No poema que Torga dedica “A um Negrilho”, confunde-se com ele, tributando aos seus ramos esses versos que lhe surgem como folhas. Num outro poema, recolhido em “Orfeu Rebelde” (1958), fala nos seus versos como frutos de um sonho, esse que tinha em comum com aquele gigante verde, e apesar da rebeldia, da persistência quase louca de quem se entrega ao seu ofício com uma paixão tantas vezes ignorada, apoucada, sem ceder, no entanto, a essas ânsias de alvoroço, notando que “É quase à queima-roupa que os atiro (os frutos)/ Contra a serenidade de quem passa”. E também a este propósito, da posteridade e das ansiosas homenagens características dos filisteus, vale a pena citar também uma estrofe do poema “Miserere Nobis”, daquele mesmo livro: “E resta-nos a força/ Que empurra os cegos contra a claridade./ Ter confiança é deslaçar metade/ Do nó do tempo que o destino aperta./ Suprema descoberta/Doutros que no passado não desesperaram,/ E foram premiados, e cantaram.”
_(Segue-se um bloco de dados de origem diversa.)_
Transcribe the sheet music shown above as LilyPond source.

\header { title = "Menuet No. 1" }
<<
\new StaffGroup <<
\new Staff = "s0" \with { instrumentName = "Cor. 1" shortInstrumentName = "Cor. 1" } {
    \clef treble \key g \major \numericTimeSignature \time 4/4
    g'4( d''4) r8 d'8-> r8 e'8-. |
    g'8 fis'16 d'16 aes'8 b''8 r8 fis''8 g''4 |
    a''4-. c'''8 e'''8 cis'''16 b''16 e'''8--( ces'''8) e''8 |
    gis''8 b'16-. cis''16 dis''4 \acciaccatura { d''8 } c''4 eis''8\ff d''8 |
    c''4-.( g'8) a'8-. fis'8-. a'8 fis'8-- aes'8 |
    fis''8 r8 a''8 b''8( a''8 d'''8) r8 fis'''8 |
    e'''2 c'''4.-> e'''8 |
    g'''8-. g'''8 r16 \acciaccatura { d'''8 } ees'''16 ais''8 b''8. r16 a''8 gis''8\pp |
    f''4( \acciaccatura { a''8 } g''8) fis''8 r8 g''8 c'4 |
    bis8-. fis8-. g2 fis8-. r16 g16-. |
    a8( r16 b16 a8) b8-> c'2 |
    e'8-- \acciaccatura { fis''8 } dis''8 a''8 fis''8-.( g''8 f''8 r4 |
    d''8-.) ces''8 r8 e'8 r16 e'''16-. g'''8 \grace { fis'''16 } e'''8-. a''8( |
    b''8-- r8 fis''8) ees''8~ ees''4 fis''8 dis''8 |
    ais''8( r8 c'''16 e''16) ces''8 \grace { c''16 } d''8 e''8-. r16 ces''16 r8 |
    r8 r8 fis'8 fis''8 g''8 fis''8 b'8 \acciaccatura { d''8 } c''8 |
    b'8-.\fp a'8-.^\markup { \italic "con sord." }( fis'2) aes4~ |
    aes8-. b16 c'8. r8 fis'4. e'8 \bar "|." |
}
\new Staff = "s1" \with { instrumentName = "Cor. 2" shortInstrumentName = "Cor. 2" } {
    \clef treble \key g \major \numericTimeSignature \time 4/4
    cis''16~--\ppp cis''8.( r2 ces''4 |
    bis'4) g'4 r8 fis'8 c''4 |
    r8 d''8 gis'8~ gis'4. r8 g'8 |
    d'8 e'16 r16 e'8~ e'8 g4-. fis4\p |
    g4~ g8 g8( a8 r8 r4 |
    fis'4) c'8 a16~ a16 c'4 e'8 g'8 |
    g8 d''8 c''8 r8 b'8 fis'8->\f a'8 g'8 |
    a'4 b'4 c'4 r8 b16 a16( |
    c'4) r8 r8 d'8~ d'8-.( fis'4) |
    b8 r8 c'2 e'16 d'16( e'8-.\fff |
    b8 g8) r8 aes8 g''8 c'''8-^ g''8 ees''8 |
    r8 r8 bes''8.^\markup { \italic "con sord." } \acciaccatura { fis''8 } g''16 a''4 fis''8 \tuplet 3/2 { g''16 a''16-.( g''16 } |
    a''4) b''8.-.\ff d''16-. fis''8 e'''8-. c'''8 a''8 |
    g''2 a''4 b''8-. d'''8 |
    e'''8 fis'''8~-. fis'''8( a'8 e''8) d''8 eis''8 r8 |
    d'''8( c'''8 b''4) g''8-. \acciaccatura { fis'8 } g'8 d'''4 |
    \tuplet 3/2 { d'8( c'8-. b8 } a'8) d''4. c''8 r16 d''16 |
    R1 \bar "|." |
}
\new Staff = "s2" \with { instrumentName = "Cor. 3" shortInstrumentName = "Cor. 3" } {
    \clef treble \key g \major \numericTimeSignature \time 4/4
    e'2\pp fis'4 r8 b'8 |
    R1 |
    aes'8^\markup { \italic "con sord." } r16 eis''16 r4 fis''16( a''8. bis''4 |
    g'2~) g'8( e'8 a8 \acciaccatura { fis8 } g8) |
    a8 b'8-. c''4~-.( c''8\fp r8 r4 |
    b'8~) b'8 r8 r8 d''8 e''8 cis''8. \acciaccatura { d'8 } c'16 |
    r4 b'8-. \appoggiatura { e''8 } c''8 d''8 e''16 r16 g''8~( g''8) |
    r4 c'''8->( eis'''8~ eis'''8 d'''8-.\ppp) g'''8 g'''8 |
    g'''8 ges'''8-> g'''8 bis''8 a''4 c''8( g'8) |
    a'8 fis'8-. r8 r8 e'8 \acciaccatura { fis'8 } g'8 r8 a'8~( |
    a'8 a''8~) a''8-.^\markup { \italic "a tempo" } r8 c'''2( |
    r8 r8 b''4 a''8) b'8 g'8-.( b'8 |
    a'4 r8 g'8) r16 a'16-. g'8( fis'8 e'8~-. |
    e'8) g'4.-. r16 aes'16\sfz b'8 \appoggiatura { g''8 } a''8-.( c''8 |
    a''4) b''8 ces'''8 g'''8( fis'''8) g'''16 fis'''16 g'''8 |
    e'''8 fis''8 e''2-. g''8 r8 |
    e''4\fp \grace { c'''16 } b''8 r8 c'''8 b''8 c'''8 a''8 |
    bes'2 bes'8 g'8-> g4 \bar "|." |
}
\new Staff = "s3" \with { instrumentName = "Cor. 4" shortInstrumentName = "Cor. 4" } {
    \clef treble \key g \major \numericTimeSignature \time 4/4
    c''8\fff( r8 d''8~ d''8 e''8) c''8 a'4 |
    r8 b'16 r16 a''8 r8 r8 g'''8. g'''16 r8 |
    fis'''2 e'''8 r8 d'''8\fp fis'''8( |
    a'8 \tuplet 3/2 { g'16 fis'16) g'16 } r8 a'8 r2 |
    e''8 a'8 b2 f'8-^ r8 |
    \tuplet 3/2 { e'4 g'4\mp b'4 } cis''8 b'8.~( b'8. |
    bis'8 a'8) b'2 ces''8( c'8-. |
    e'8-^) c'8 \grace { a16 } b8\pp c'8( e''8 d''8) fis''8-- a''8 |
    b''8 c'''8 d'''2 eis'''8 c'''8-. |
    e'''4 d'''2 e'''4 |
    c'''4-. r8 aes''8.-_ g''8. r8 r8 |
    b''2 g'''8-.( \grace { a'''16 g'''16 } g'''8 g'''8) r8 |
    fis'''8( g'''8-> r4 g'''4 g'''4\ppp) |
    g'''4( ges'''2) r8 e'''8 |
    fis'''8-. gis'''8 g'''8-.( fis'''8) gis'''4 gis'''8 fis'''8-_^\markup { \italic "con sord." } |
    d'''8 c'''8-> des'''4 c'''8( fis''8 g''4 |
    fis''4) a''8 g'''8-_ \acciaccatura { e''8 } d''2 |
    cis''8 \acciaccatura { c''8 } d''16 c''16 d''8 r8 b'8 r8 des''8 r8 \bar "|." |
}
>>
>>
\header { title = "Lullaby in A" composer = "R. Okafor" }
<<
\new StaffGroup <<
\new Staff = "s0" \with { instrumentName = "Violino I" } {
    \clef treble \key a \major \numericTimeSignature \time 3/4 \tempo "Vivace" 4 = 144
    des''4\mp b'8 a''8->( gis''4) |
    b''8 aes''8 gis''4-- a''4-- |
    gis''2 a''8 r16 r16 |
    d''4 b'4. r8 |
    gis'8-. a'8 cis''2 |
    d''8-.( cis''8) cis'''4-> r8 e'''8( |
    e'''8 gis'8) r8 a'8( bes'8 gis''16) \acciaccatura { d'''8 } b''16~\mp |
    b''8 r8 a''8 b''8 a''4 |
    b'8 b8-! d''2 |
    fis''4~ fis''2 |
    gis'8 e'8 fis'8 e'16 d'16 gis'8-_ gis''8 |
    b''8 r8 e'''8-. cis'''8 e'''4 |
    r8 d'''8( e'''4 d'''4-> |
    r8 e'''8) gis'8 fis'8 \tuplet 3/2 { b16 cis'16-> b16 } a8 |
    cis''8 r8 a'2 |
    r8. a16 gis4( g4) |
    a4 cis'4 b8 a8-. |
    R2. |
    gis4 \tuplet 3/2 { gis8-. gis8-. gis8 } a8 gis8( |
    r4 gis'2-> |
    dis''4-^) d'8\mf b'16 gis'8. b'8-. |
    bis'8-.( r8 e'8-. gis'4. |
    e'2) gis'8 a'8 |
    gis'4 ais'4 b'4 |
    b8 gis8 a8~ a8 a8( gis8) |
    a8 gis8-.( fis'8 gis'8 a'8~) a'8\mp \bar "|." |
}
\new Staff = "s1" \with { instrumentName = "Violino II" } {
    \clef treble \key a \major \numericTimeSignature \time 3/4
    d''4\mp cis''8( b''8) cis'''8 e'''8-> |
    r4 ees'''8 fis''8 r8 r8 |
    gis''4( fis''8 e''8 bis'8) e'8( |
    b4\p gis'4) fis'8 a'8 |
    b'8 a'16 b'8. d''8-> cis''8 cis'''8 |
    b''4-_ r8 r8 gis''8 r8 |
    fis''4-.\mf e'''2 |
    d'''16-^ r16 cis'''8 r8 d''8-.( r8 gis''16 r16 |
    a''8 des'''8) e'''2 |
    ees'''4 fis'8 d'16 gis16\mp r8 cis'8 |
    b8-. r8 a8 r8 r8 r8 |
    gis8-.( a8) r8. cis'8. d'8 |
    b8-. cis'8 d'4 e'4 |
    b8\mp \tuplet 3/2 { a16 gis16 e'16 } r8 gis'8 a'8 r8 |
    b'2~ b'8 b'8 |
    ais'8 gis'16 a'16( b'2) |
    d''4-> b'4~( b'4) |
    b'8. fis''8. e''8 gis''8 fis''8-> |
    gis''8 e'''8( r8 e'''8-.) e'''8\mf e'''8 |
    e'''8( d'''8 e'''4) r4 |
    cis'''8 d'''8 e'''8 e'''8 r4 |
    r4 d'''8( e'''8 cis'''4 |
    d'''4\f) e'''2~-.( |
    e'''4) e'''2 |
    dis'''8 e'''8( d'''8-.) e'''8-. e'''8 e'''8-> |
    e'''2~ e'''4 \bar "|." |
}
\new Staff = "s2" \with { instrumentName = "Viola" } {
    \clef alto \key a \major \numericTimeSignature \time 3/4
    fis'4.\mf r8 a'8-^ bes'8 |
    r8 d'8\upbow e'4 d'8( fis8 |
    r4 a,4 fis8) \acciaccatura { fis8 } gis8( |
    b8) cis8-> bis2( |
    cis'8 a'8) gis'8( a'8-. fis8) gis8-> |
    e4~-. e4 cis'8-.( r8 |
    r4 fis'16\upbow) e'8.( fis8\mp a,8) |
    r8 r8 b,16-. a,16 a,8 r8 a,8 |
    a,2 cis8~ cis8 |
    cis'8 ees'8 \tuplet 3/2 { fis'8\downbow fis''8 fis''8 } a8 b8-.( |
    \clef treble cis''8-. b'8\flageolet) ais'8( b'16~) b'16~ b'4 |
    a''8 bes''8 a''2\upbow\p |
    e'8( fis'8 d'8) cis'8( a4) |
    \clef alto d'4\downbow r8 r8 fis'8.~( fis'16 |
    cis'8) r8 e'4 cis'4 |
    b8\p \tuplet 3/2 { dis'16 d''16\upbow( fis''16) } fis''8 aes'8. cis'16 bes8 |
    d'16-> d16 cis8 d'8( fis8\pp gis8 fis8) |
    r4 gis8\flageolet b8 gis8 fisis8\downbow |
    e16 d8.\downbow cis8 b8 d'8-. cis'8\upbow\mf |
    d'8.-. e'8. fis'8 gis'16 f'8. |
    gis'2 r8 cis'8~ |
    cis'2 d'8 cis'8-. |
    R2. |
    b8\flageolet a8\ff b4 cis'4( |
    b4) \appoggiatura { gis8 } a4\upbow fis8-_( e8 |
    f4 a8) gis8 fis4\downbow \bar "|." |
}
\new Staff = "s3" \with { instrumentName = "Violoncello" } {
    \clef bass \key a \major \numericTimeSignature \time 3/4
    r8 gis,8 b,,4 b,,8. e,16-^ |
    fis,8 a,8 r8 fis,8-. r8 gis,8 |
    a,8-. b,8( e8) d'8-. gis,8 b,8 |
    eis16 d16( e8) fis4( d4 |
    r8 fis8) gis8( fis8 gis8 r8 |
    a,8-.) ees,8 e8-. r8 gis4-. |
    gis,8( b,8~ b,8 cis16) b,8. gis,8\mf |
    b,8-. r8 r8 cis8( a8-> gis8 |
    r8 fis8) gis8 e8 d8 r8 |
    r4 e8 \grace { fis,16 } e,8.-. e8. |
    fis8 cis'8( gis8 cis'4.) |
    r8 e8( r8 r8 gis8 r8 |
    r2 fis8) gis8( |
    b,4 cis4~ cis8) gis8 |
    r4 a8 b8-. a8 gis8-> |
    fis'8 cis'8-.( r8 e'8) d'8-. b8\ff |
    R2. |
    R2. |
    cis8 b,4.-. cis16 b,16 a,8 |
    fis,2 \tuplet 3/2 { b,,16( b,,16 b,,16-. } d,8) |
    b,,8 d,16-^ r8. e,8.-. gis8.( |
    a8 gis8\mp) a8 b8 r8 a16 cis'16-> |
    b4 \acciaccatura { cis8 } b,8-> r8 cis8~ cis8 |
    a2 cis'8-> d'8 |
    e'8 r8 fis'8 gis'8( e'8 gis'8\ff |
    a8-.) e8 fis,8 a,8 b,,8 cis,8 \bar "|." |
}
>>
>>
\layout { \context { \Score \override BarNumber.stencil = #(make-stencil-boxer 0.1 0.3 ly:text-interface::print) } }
Miguel Torga é o pseudónimo literário de Adolfo Correia da Rocha: Miguel, em homenagem ao poeta espanhol Miguel de Unamuno e Torga como elo de ligação à sua terra natal, dado ser este o nome de um arbusto abundante em Trás-os-Montes. Poeta, ficcionista, dramaturgo, diarista, distingue-se sobretudo como um dos grandes contistas da nossa literatura. No domínio da ficção, e a par de numerosos e notáveis contos reunidos nas colectâneas “Bichos” (1940), “Contos da Montanha” (1941 e “Novos Contos da Montanha” (1944), preocupados em retractar todo um universo rural carregado de simbolismo e profundo significado moral, é ainda autor de um “Diário” que, de 1941 a 1993, atingiu 16 volumes. Foi o primeiro autor a ser distinguido com o Prémio Camões, em 1989. Teresa Carvalho, colaboradora deste jornal, refere que, em face desta obra, “para onde quer que o leitor se volte, depara com uma escrita viva, viril, muito marcada pelo desejo de uma integridade moral e de uma justiça universal, apegada à terra (sem nunca de fechar em regionalismos estéreis), expressando uma firme ligação do autor de “Poemas Ibéricos” a Portugal, a sua paixão maior”.